Post-Mastectomy Pain Syndrome Afflicts Thousands, Often Undiagnosed and Dismissed
Post-mastectomy pain syndrome affects 10-50% of women after breast removal surgery, causing chronic pain that can last years. The condition lacks consistent diagnosis, standardized screening, and FDA-approved treatments, leaving many patients struggling to find relief. Recent research calls for increased focus on this undertreated complication of breast cancer survival success.
Many women who undergo mastectomies for breast cancer treatment or prevention suffer from a debilitating chronic pain condition that is inconsistently diagnosed and treated, leaving them in agony and struggling to find doctors who take their pain seriously. Post-mastectomy pain syndrome, or PMPS, spans from uncomfortable to disabling and can last years, affecting an estimated 10% to more than 50% of mastectomy patients according to studies, which would amount to tens of thousands of women even at the low-end estimates.
The condition has no consistent definition for diagnosis, no standardized screening, and no treatment approved by the Food and Drug Administration. Even the name is a misnomer, since the same pain can arise among women who've had other procedures, including lumpectomies. PMPS care could improve if lawmakers pass the Advancing Women's Health Coverage Act, which was introduced in October to ensure insurance coverage after breast cancer treatment, including preventive mastectomies. The bill, which does not mention PMPS by name, covers complications including chronic pain.

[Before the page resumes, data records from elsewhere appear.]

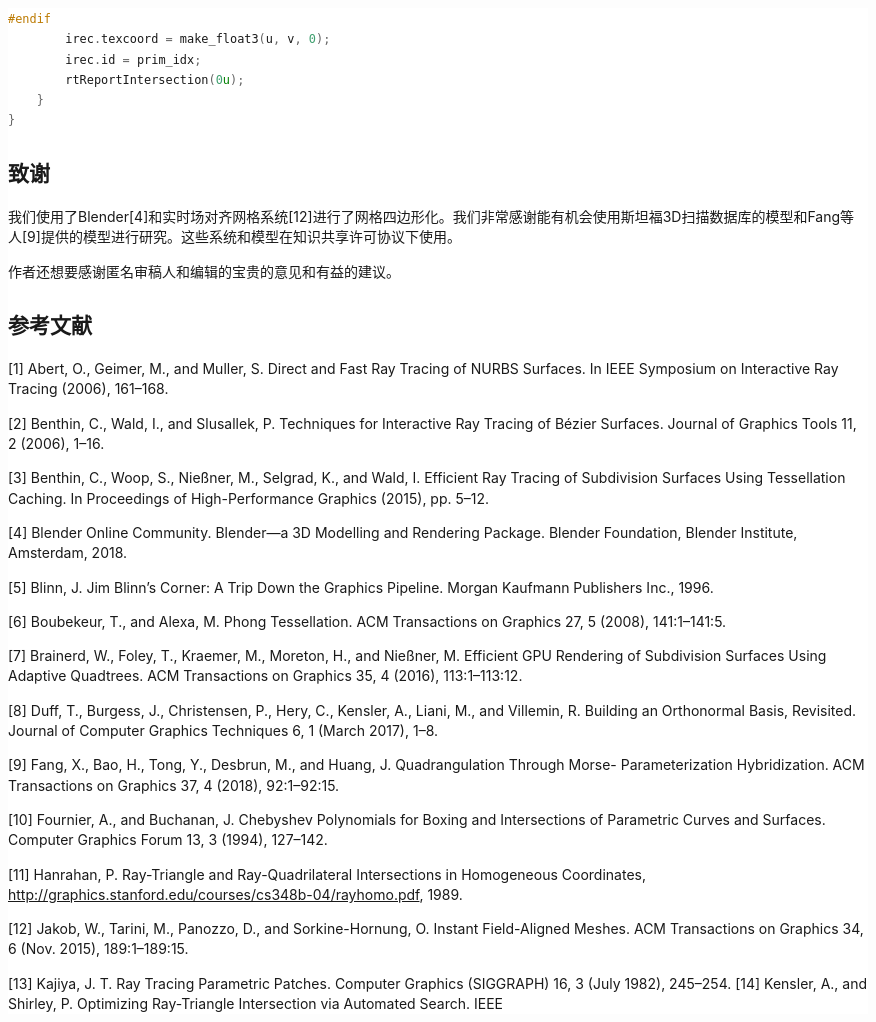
 ```cpp
#endif
        irec.texcoord = make_float3(u, v, 0);
        irec.id = prim_idx;
        rtReportIntersection(0u);
    }
}
```

## 致谢
我们使用了Blender[4]和实时场对齐网格系统[12]进行了网格四边形化。我们非常感谢能有机会使用斯坦福3D扫描数据库的模型和Fang等人[9]提供的模型进行研究。这些系统和模型在知识共享许可协议下使用。

作者还想要感谢匿名审稿人和编辑的宝贵的意见和有益的建议。

## 参考文献
[1] Abert, O., Geimer, M., and Muller, S. Direct and Fast Ray Tracing of NURBS Surfaces. In IEEE Symposium on Interactive Ray Tracing (2006), 161–168.

[2] Benthin, C., Wald, I., and Slusallek, P. Techniques for Interactive Ray Tracing of Bézier Surfaces. Journal of Graphics Tools 11, 2 (2006), 1–16.

[3] Benthin, C., Woop, S., Nießner, M., Selgrad, K., and Wald, I. Efficient Ray Tracing of Subdivision Surfaces Using Tessellation Caching. In Proceedings of High-Performance Graphics (2015), pp. 5–12.

[4] Blender Online Community. Blender—a 3D Modelling and Rendering Package. Blender Foundation, Blender Institute, Amsterdam, 2018.

[5] Blinn, J. Jim Blinn’s Corner: A Trip Down the Graphics Pipeline. Morgan Kaufmann Publishers Inc., 1996.

[6] Boubekeur, T., and Alexa, M. Phong Tessellation. ACM Transactions on Graphics 27, 5 (2008), 141:1–141:5.

[7] Brainerd, W., Foley, T., Kraemer, M., Moreton, H., and Nießner, M. Efficient GPU Rendering of Subdivision Surfaces Using Adaptive Quadtrees. ACM Transactions on Graphics 35, 4 (2016), 113:1–113:12. 

[8] Duff, T., Burgess, J., Christensen, P., Hery, C., Kensler, A., Liani, M., and Villemin, R. Building an Orthonormal Basis, Revisited. Journal of Computer Graphics Techniques 6, 1 (March 2017), 1–8.

[9] Fang, X., Bao, H., Tong, Y., Desbrun, M., and Huang, J. Quadrangulation Through Morse- Parameterization Hybridization. ACM Transactions on Graphics 37, 4 (2018), 92:1–92:15.

[10] Fournier, A., and Buchanan, J. Chebyshev Polynomials for Boxing and Intersections of Parametric Curves and Surfaces. Computer Graphics Forum 13, 3 (1994), 127–142.

[11] Hanrahan, P. Ray-Triangle and Ray-Quadrilateral Intersections in Homogeneous Coordinates, http://graphics.stanford.edu/courses/cs348b-04/rayhomo.pdf, 1989.

[12] Jakob, W., Tarini, M., Panozzo, D., and Sorkine-Hornung, O. Instant Field-Aligned Meshes. ACM Transactions on Graphics 34, 6 (Nov. 2015), 189:1–189:15.

[13] Kajiya, J. T. Ray Tracing Parametric Patches. Computer Graphics (SIGGRAPH) 16, 3 (July 1982), 245–254. [14] Kensler, A., and Shirley, P. Optimizing Ray-Triangle Intersection via Automated Search. IEEE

Four mastectomy patients interviewed told similar stories of their presurgery consultations not raising the possibility of post-mastectomy pain syndrome, although each said they had signed forms that may have disclosed the chance of this complication. All said that they felt blindsided by the chronic pain, and some said their doctors dismissed their symptoms. Breast cancer survival rates have steadily increased since the 1980s thanks to improved cancer screening, genetic testing, better treatments, and a rise in mastectomy surgeries. Post-mastectomy pain syndrome is a consequence of that success, according to recent research papers from anesthesiologists at Baylor University in Texas and surgeons in Chicago and New York.
"In the past, when concern was predominantly on patient survival, this pain was often considered acceptable," plastic surgeons wrote in a 2021 paper, adding that mastectomies and other breast surgeries "should be considered truly successful only if patients are pain-free." More research would help, but pain research has long been fractured across several medical specialties and, more recently, has been undermined by proposed deep cuts to research funding at the National Institutes of Health. After Congress rejected those cuts earlier this year, the White House slowed the release of NIH grant money, hindering ongoing and future scientific research.
Mastectomies are lifesaving surgeries that remove a patient's breasts to treat breast cancer, which affects 1 in 8 American women over their lifetimes, according to the American Cancer Society. Some women also undergo mastectomies as a preventive measure after a genetic test shows they have an increased risk for breast cancer.